One thing I've learned from starting a game company from scratch is the constant need for materials, accessories and items - both physical and digital - to help that business run. Everything from product manufacturing to packaging, to business cards, catalogs, fliers, digital data systems - all of these items must be specified and procured to make the whole operation come together. Unfortunately, these formats are not always the most attractive, smartest solutions, and often produce a great deal of waste.
One of the nice things about being a designer, and a designer who operates from a maker mindset, is that you don't have to simply accept widely used formats. In fact, our commitment to both environmental responsibility and smart design requires that we often challenge the standard options and create our own. A quick example: our catalog. To save paper, we shrank the size down to a simple, 4 1/2 x 4 1/2 square. We printed our App information and terms/ordering information on separate sheets that act as inserts, so that we wouldn't have to create separately booklets for retailers, press, customers and whoever else. It's beautiful, different and saved us a whole lot of time and money.
Lately, we've been struggling with two design quandaries. One is the matter of our tile benches, which we hoped to include in our board game, but which were proving prohibitively expensive. Could we use aluminum? Stained wood? For a while we were making and painting them ourselves, which took an unsustainable amount of effort. The other issue is with displays. We need displays for our card games that are inexpensive, attractive, easy to ship, easy to assemble and consistent with the design of our brand. But we only need a relately small quantity for the time being, and the standard cardboard displays were too costly.
And then, this week at NY NOW, I figured out the solution to both at once. Sometimes inspiration comes from unlikely places, and this was no exception. Across the aisle from us was a seriously cool toy company, called YOXO, that makes modular cardboard pieces that slot together to make X shapes which then can be made into robots and shapes.

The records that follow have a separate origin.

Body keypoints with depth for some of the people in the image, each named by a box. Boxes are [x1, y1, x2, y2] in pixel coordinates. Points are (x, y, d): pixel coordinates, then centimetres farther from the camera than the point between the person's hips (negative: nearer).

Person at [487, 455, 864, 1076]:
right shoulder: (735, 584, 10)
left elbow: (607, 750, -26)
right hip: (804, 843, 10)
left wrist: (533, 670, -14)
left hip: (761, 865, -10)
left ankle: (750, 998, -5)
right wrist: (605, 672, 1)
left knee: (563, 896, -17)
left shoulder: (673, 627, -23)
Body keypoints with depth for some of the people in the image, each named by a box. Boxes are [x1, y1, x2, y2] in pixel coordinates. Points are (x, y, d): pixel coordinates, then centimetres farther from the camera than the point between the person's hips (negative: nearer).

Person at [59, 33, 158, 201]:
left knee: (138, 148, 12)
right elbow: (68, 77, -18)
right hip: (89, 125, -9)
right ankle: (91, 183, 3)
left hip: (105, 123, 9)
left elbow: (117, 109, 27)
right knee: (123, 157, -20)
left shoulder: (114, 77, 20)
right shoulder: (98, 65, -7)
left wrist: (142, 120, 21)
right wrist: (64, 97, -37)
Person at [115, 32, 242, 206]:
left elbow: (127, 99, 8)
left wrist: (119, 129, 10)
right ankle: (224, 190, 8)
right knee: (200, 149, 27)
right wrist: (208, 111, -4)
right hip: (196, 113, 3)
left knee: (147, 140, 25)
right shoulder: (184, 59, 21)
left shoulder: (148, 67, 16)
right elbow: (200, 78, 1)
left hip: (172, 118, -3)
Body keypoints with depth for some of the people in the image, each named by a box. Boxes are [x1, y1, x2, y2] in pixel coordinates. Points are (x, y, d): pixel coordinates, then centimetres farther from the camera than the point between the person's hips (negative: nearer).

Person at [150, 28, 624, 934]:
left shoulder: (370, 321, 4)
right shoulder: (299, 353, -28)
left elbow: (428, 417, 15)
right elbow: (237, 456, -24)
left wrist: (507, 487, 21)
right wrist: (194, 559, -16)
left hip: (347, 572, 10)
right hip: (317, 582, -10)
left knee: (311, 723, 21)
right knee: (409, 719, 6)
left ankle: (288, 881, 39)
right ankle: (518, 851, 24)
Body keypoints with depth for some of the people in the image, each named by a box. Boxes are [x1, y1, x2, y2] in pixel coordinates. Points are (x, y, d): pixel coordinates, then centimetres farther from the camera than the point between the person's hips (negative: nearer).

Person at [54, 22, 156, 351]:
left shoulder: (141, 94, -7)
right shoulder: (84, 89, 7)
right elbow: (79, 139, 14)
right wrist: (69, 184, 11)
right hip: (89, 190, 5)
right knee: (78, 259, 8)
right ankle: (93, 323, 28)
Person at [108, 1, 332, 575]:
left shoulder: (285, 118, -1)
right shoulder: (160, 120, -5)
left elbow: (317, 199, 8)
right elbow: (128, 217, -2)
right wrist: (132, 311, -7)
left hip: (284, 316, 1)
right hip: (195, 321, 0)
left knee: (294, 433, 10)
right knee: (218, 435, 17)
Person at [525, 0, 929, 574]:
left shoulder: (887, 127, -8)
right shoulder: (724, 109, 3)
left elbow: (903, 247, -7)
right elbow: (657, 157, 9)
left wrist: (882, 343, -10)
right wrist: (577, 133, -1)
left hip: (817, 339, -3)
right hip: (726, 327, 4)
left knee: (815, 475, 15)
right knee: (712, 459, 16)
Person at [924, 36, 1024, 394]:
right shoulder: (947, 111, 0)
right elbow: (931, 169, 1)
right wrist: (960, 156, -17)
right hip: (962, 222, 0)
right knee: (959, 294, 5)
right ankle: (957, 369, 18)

I'd been staring at their booth for three days already, before it hit me: we could create both our tile benches and displays using a similar slotting method. It was so incredibly simple, I didn't know why I or somebody else hadn't already figured this out! Over the course of the next few minutes, I drew up some sketches.
Turns out, this hack will save us money, materials, and look really cool. Who needs the old formats, when you can come up with your own! All it takes is the will to try something new, an openness to inspiration, and a mind for design. In short, a maker mindset.
We'll keep you updated on other na2ure hacks. What are simple solutions you've found to problems in design? How have you challenged old formats to create something better?